▶ **To do**
Set down the data below in full, exactly as it reads, but without the pictures.

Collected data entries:
##############################

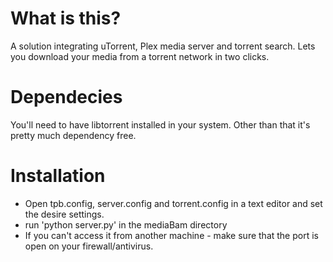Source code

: What is this?
===================

A solution integrating uTorrent, Plex media server and torrent search. Lets you download your media from a torrent network in two clicks.

Dependecies
===================
You'll need to have libtorrent installed in your system. Other than that it's pretty much dependency free.

Installation
===================
- Open tpb.config, server.config and torrent.config in a text editor and set the desire settings.
- run 'python server.py' in the mediaBam directory
- If you can't access it from another machine - make sure that the port is open on your firewall/antivirus.

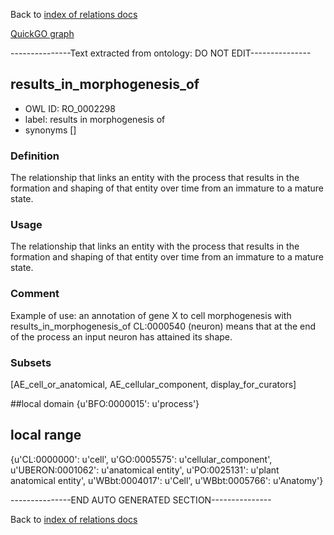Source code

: Back to [index of relations docs](https://github.com/geneontology/annotation_extensions/tree/master/doc)

[QuickGO graph](www.ebi.ac.uk/QuickGO/AnnotationExtensionRelations.html)

---------------Text extracted from ontology: DO NOT EDIT---------------

## results_in_morphogenesis_of
* OWL ID: RO_0002298
* label: results in morphogenesis of
* synonyms
[]

### Definition
The relationship that links an entity with the process that results in the formation and shaping of that entity over time from an immature to a mature state.

### Usage
The relationship that links an entity with the process that results in the formation and shaping of that entity over time from an immature to a mature state.

### Comment
Example of use: an annotation of gene X to cell morphogenesis with results_in_morphogenesis_of CL:0000540 (neuron) means that at the end of the process an input neuron has attained its shape.

### Subsets
[AE_cell_or_anatomical, AE_cellular_component, display_for_curators]

##local domain
{u'BFO:0000015': u'process'}

## local range
{u'CL:0000000': u'cell', u'GO:0005575': u'cellular_component', u'UBERON:0001062': u'anatomical entity', u'PO:0025131': u'plant anatomical entity', u'WBbt:0004017': u'Cell', u'WBbt:0005766': u'Anatomy'}

---------------END AUTO GENERATED SECTION---------------













Back to [index of relations docs](https://github.com/geneontology/annotation_extensions/tree/master/doc)
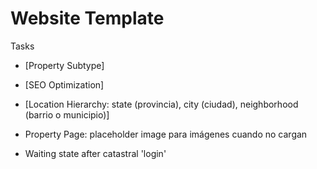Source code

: # Website Template

Tasks
- [Property Subtype]
- [SEO Optimization]
- [Location Hierarchy: state (provincia), city (ciudad), neighborhood (barrio o municipio)]





- Property Page: placeholder image para imágenes cuando no cargan
- Waiting state after catastral 'login'
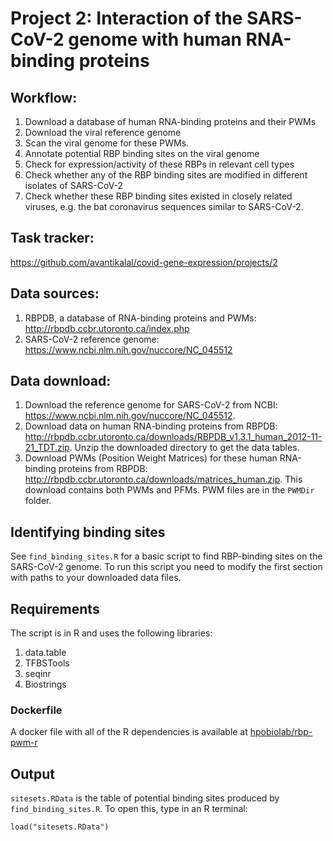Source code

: # Project 2: Interaction of the SARS-CoV-2 genome with human RNA-binding proteins

## Workflow:
1. Download a database of human RNA-binding proteins and their PWMs
2. Download the viral reference genome
3. Scan the viral genome for these PWMs.
4. Annotate potential RBP binding sites on the viral genome
5. Check for expression/activity of these RBPs in relevant cell types
6. Check whether any of the RBP binding sites are modified in different isolates of SARS-CoV-2
7. Check whether these RBP binding sites existed in closely related viruses, e.g. the bat coronavirus sequences similar to SARS-CoV-2.

## Task tracker: 
https://github.com/avantikalal/covid-gene-expression/projects/2

## Data sources:
1. RBPDB, a database of RNA-binding proteins and PWMs: http://rbpdb.ccbr.utoronto.ca/index.php
2. SARS-CoV-2 reference genome: https://www.ncbi.nlm.nih.gov/nuccore/NC_045512

## Data download:
1. Download the reference genome for SARS-CoV-2 from NCBI: https://www.ncbi.nlm.nih.gov/nuccore/NC_045512.
2. Download data on human RNA-binding proteins from RBPDB: http://rbpdb.ccbr.utoronto.ca/downloads/RBPDB_v1.3.1_human_2012-11-21_TDT.zip. Unzip the downloaded directory to get the data tables.
3. Download PWMs (Position Weight Matrices) for these human RNA-binding proteins from RBPDB: http://rbpdb.ccbr.utoronto.ca/downloads/matrices_human.zip. This download contains both PWMs and PFMs. PWM files are in the `PWMDir` folder.

## Identifying binding sites
See `find_binding_sites.R` for a basic script to find RBP-binding sites on the SARS-CoV-2 genome. To run this script you need to modify the first section with paths to your downloaded data files.

## Requirements
The script is in R and uses the following libraries:
1. data.table
2. TFBSTools
3. seqinr
4. Biostrings

### Dockerfile
A docker file with all of the R dependencies is available at [hpobiolab/rbp-pwm-r](https://hub.docker.com/orgs/hpobiolab/repositories)

## Output
`sitesets.RData` is the table of potential binding sites produced by `find_binding_sites.R`. To open this, type in an R terminal:
```
load("sitesets.RData")
```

##############################

▶ **Result for this task**
Source code

: What is this?
===================

A solution integrating uTorrent, Plex media server and torrent search. Lets you download your media from a torrent network in two clicks.

Dependecies
===================
You'll need to have libtorrent installed in your system. Other than that it's pretty much dependency free.

Installation
===================
- Open tpb.config, server.config and torrent.config in a text editor and set the desire settings.
- run 'python server.py' in the mediaBam directory
- If you can't access it from another machine - make sure that the port is open on your firewall/antivirus.

Source code

: Back to [index of relations docs](https://github.com/geneontology/annotation_extensions/tree/master/doc)

[QuickGO graph](www.ebi.ac.uk/QuickGO/AnnotationExtensionRelations.html)

---------------Text extracted from ontology: DO NOT EDIT---------------

## results_in_morphogenesis_of
* OWL ID: RO_0002298
* label: results in morphogenesis of
* synonyms
[]

### Definition
The relationship that links an entity with the process that results in the formation and shaping of that entity over time from an immature to a mature state.

### Usage
The relationship that links an entity with the process that results in the formation and shaping of that entity over time from an immature to a mature state.

### Comment
Example of use: an annotation of gene X to cell morphogenesis with results_in_morphogenesis_of CL:0000540 (neuron) means that at the end of the process an input neuron has attained its shape.

### Subsets
[AE_cell_or_anatomical, AE_cellular_component, display_for_curators]

##local domain
{u'BFO:0000015': u'process'}

## local range
{u'CL:0000000': u'cell', u'GO:0005575': u'cellular_component', u'UBERON:0001062': u'anatomical entity', u'PO:0025131': u'plant anatomical entity', u'WBbt:0004017': u'Cell', u'WBbt:0005766': u'Anatomy'}

---------------END AUTO GENERATED SECTION---------------













Back to [index of relations docs](https://github.com/geneontology/annotation_extensions/tree/master/doc)
Source code

: # Website Template

Tasks
- [Property Subtype]
- [SEO Optimization]
- [Location Hierarchy: state (provincia), city (ciudad), neighborhood (barrio o municipio)]





- Property Page: placeholder image para imágenes cuando no cargan
- Waiting state after catastral 'login'
Source code

: # Project 2: Interaction of the SARS-CoV-2 genome with human RNA-binding proteins

## Workflow:
1. Download a database of human RNA-binding proteins and their PWMs
2. Download the viral reference genome
3. Scan the viral genome for these PWMs.
4. Annotate potential RBP binding sites on the viral genome
5. Check for expression/activity of these RBPs in relevant cell types
6. Check whether any of the RBP binding sites are modified in different isolates of SARS-CoV-2
7. Check whether these RBP binding sites existed in closely related viruses, e.g. the bat coronavirus sequences similar to SARS-CoV-2.

## Task tracker: 
https://github.com/avantikalal/covid-gene-expression/projects/2

## Data sources:
1. RBPDB, a database of RNA-binding proteins and PWMs: http://rbpdb.ccbr.utoronto.ca/index.php
2. SARS-CoV-2 reference genome: https://www.ncbi.nlm.nih.gov/nuccore/NC_045512

## Data download:
1. Download the reference genome for SARS-CoV-2 from NCBI: https://www.ncbi.nlm.nih.gov/nuccore/NC_045512.
2. Download data on human RNA-binding proteins from RBPDB: http://rbpdb.ccbr.utoronto.ca/downloads/RBPDB_v1.3.1_human_2012-11-21_TDT.zip. Unzip the downloaded directory to get the data tables.
3. Download PWMs (Position Weight Matrices) for these human RNA-binding proteins from RBPDB: http://rbpdb.ccbr.utoronto.ca/downloads/matrices_human.zip. This download contains both PWMs and PFMs. PWM files are in the `PWMDir` folder.

## Identifying binding sites
See `find_binding_sites.R` for a basic script to find RBP-binding sites on the SARS-CoV-2 genome. To run this script you need to modify the first section with paths to your downloaded data files.

## Requirements
The script is in R and uses the following libraries:
1. data.table
2. TFBSTools
3. seqinr
4. Biostrings

### Dockerfile
A docker file with all of the R dependencies is available at [hpobiolab/rbp-pwm-r](https://hub.docker.com/orgs/hpobiolab/repositories)

## Output
`sitesets.RData` is the table of potential binding sites produced by `find_binding_sites.R`. To open this, type in an R terminal:
```
load("sitesets.RData")
```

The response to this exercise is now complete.